Because Grady's complaint states a violation of federal
rights, we turn to the question of whether Grady has met his burden
on summary judgment of showing that Luehrs' conduct does not
entitled her to qualified immunity. See Chrissy F. v. Mississippi
Dep't of Public Welfare,
925 F.2d 844, 851 (5th Cir. 1991)(holding
that plaintiff bears the burden of negating the qualified immunity
defense). On summary judgment, the nonmoving party who bears the
burden of proof on an issue may not rely upon his pleadings, but
must present evidence to show a genuine issue of fact. Celotex
Corp. v. Catrett,
477 U.S. 317, 324,
106 S. Ct. 2548, 2553 (1986).
Grady points to affidavits in the record to show an issue regarding
whether Luehrs retaliated against Grady for his speech. Michael
Faupel's affidavit states Grady and Canuteson argued concerning
Grady's reserve membership and the Persian Gulf war. During this
argument, Faupel states, Canuteson told Grady that Canuteson and
Luehrs could "get rid of Mr. Grady." Although other testimony that
Luehrs disliked Grady personally and his membership in the reserves
does not support the First Amendment claim, Faupel's testimony
creates an issue of fact precluding summary judgment.
An official is entitled to qualified immunity unless her
conduct violated clearly established federal rights. Harlow v.
Fitzgerald,
457 U.S. 800, 818,
102 S. Ct. 2727, 2738 (1982). The
contours of the right must be sufficiently clear that a reasonable
6
official would understand that what she is doing violates that
right. Anderson v. Creighton,
483 U.S. 635, 640,
107 S. Ct. 3034,
3039 (1987). The First Amendment protections of state employees
who speak on matters of public concern are clearly established.

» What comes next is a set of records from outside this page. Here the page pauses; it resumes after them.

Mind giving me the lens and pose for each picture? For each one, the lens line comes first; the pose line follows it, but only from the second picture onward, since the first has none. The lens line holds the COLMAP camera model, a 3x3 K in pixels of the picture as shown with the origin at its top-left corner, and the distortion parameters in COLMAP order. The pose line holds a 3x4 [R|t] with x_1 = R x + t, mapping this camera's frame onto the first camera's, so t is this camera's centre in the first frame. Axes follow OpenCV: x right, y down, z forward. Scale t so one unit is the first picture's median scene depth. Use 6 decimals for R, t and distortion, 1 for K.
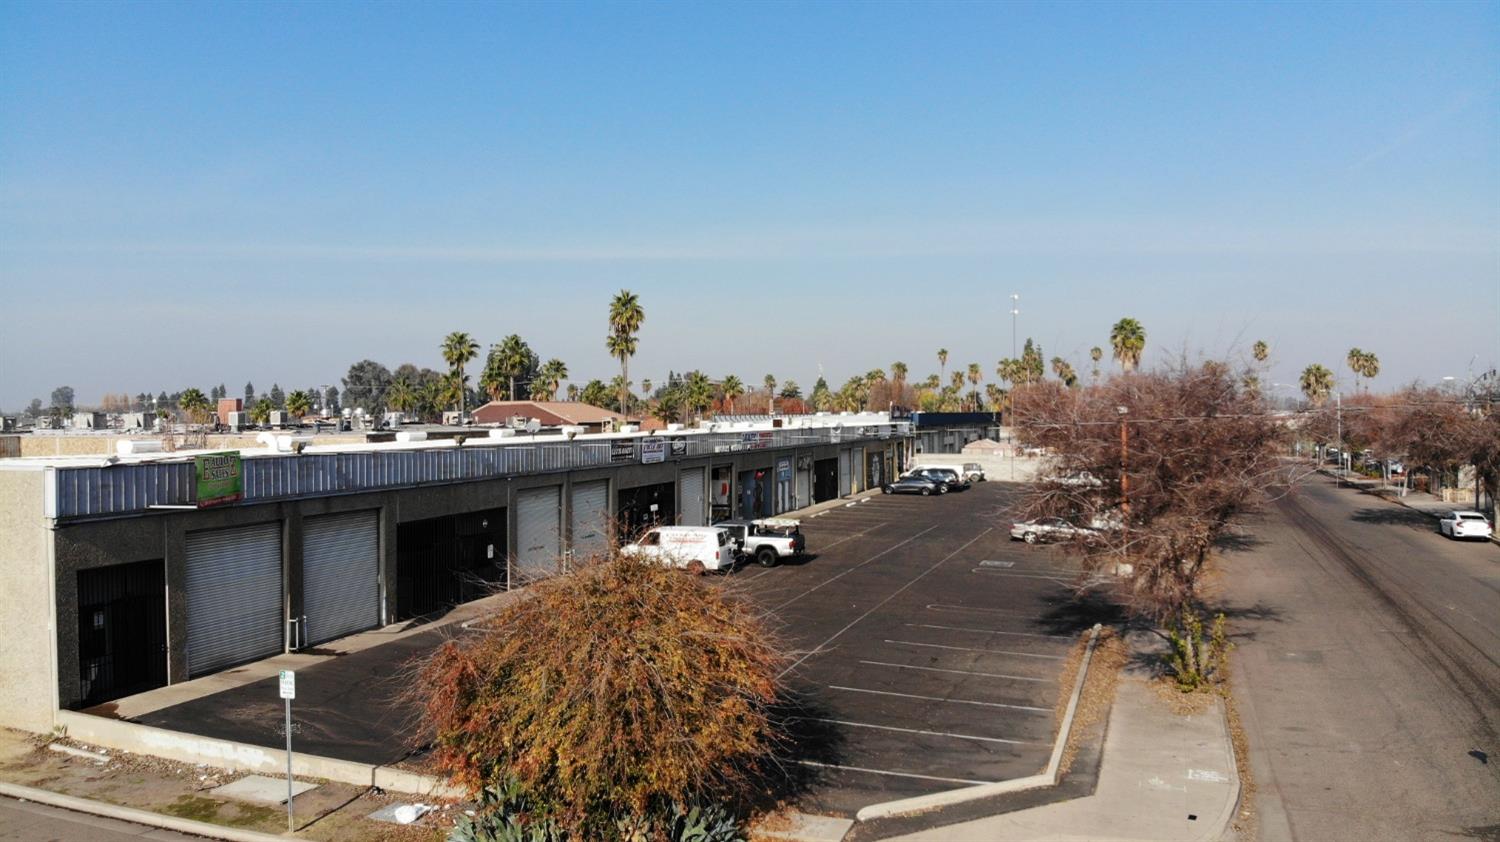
lens RADIAL K [[1087.6, 0, 750.0], [0, 1087.6, 421.0], [0, 0, 1]] dist [0.227820, -0.493738]
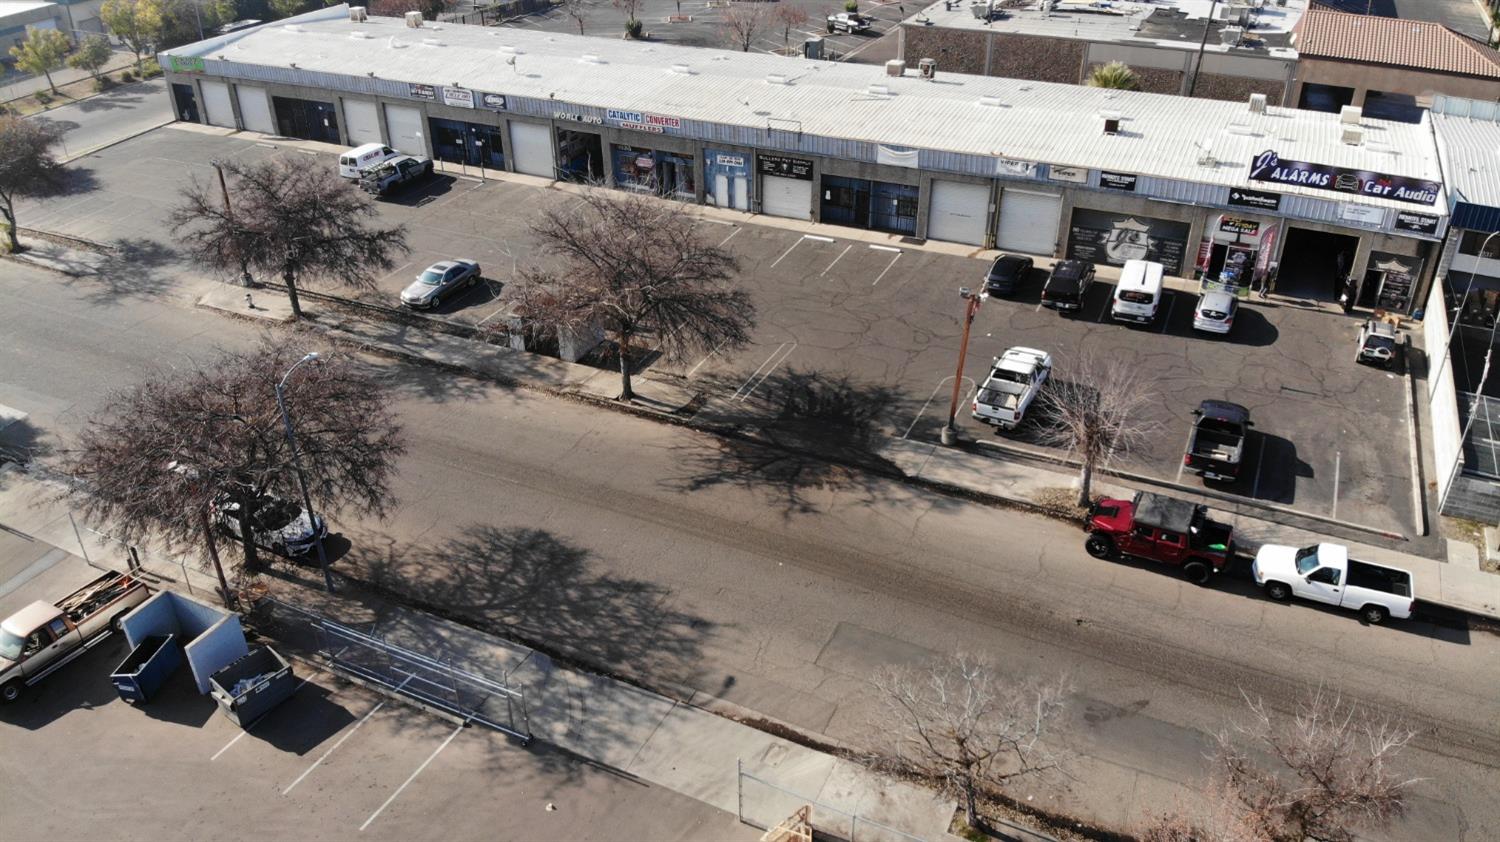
lens RADIAL K [[1106.2, 0, 750.0], [0, 1106.2, 421.0], [0, 0, 1]] dist [0.047513, -0.157344]
pose [[-0.089086, 0.517774, -0.850866, 1.490091], [0.003840, 0.854435, 0.519544, -0.409222], [0.996017, 0.043017, -0.078106, 1.687162]]
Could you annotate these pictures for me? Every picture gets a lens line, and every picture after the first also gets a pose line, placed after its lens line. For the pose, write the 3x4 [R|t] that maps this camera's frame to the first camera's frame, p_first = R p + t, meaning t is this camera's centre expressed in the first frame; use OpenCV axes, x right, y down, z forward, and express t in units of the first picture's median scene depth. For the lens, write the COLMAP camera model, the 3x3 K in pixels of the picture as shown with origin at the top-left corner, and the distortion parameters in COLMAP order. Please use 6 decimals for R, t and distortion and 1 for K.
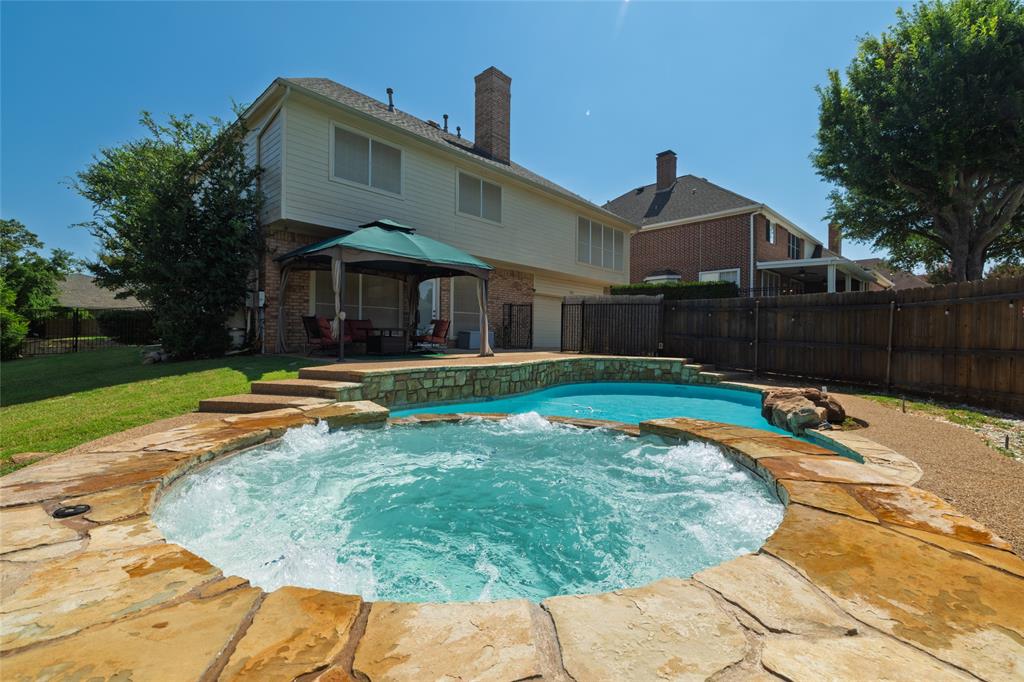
lens RADIAL K [[444.3, 0, 508.2], [0, 444.3, 339.4], [0, 0, 1]] dist [0.003788, 0.000521]
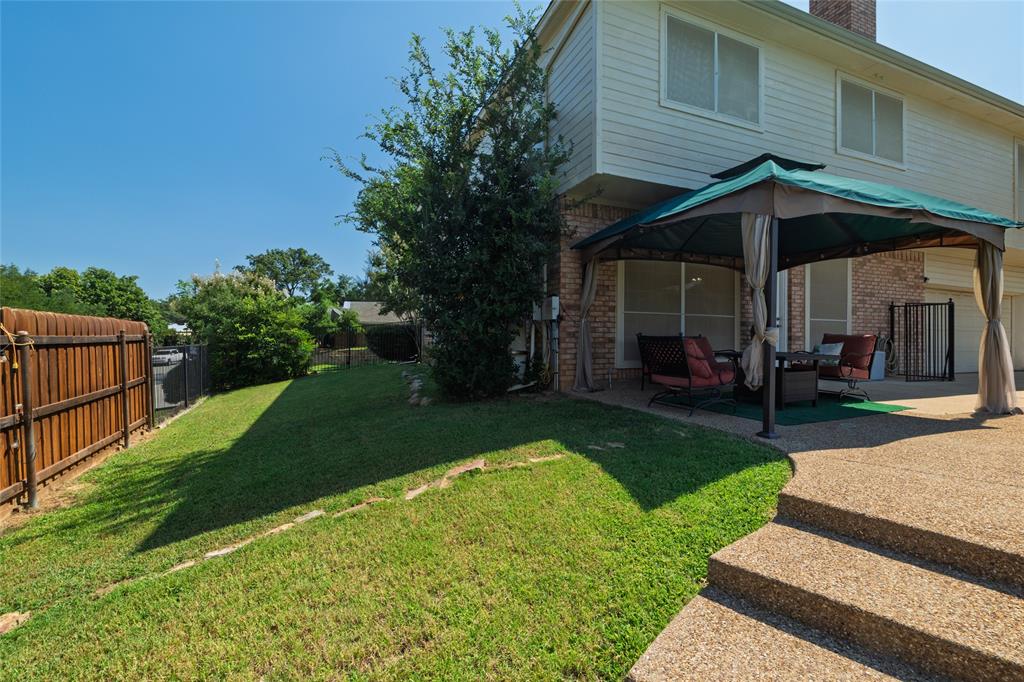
lens RADIAL K [[444.3, 0, 515.0], [0, 444.3, 343.5], [0, 0, 1]] dist [0.003788, 0.000521]
pose [[0.911264, -0.002738, -0.411813, -0.333586], [0.000281, 0.999982, -0.006027, -0.033550], [0.411822, 0.005377, 0.911249, 0.372603]]
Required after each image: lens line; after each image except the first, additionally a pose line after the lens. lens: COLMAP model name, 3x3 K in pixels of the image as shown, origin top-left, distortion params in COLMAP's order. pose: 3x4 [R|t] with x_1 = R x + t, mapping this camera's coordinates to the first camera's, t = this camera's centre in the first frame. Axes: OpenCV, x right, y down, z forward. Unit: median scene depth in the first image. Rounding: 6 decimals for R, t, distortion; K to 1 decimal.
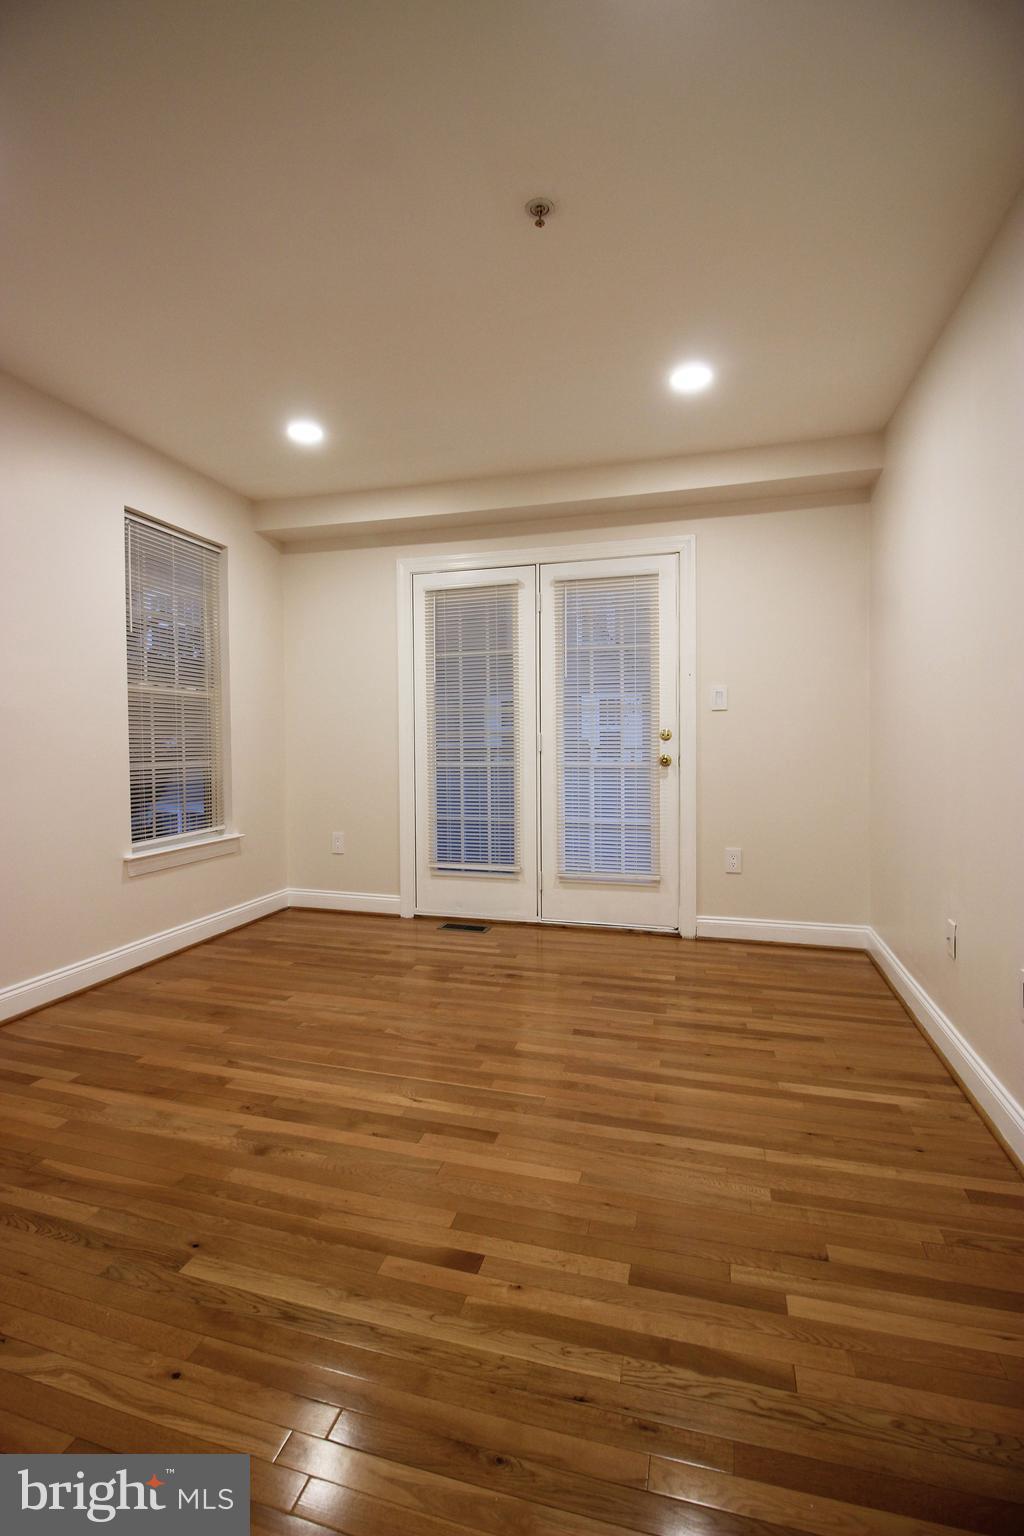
lens RADIAL K [[723.4, 0, 500.0], [0, 723.4, 753.5], [0, 0, 1]] dist [0.001930, -0.011348]
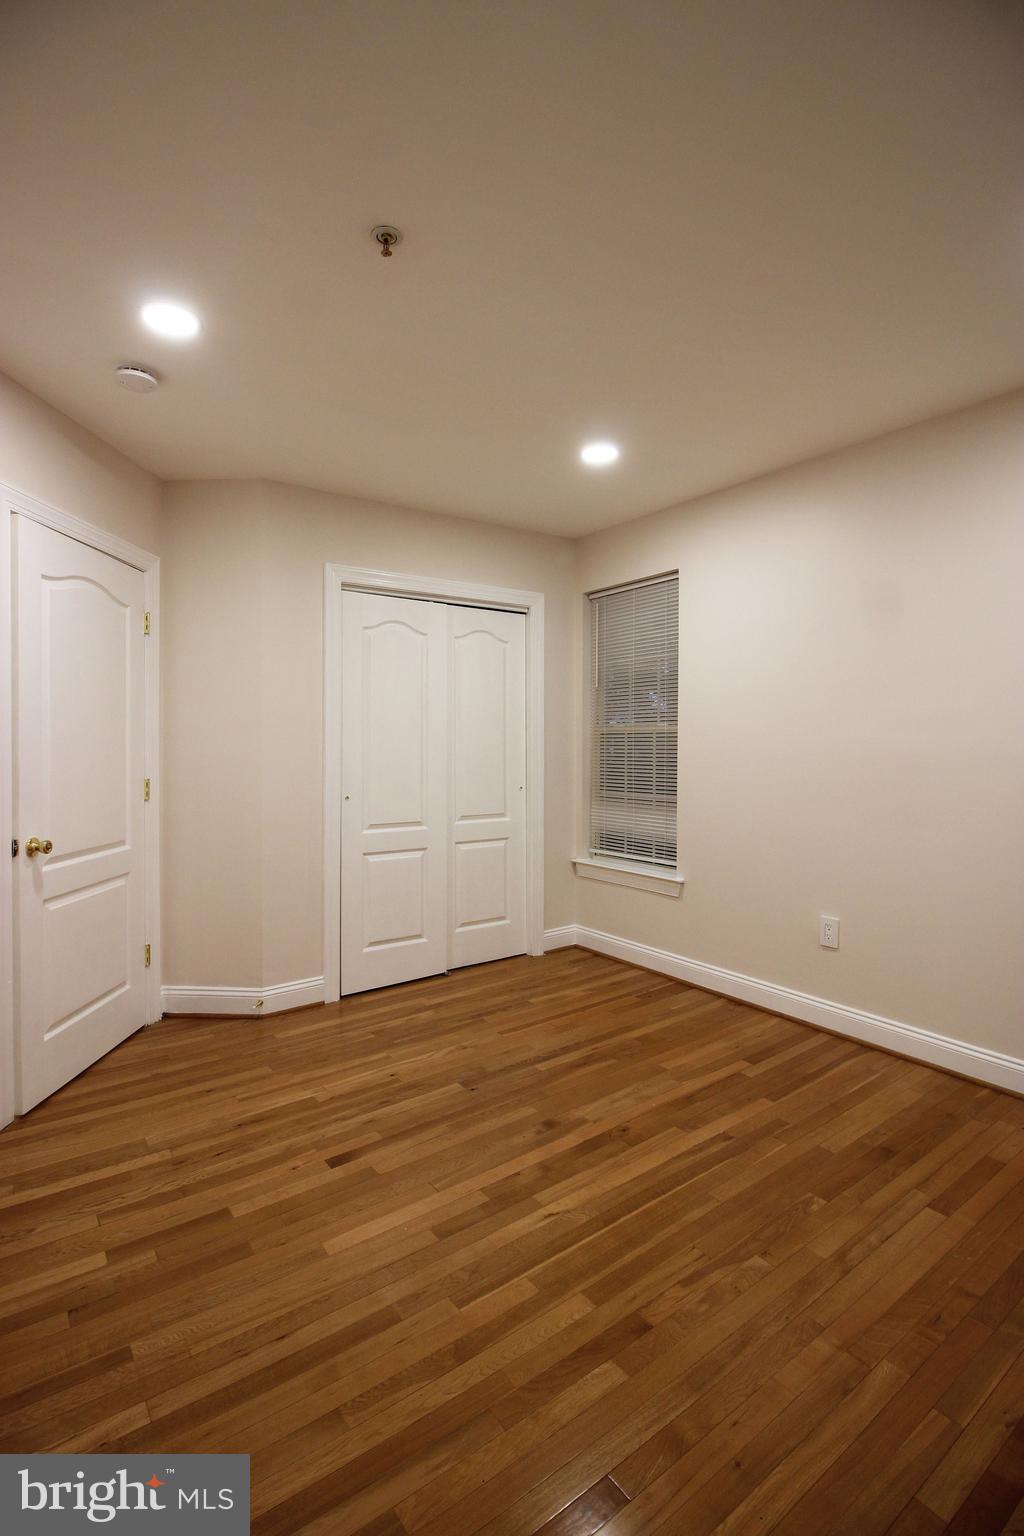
lens RADIAL K [[723.4, 0, 500.0], [0, 723.4, 753.5], [0, 0, 1]] dist [0.001930, -0.011348]
pose [[-0.622914, 0.020538, -0.782021, 0.666172], [-0.010722, 0.999337, 0.034786, -0.129675], [0.782217, 0.030053, -0.622281, 1.632657]]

See e.g. Mt. Healthy City School Dist. Bd. of Educ. v. Doyle,
429
U.S. 274,
97 S. Ct. 568 (1977). Moreover, a reasonable official
would have recognized that speech regarding the Persian Gulf war
constituted a matter of public concern. A genuine issue exists
regarding whether Luehrs brought about the end of Grady's
employment in response to his protected speech. Luehrs was not
entitled to qualified immunity against Grady's First Amendment
claim.
The district court should have granted Luehrs' motion in part,
by dismissing claims against her individually based on the
Veterans' Reemployment Rights Act. Luehrs was not entitled,
however, to summary judgment based on qualified immunity against
Grady's First Amendment claims.
REVERSED in part and AFFIRMED in part.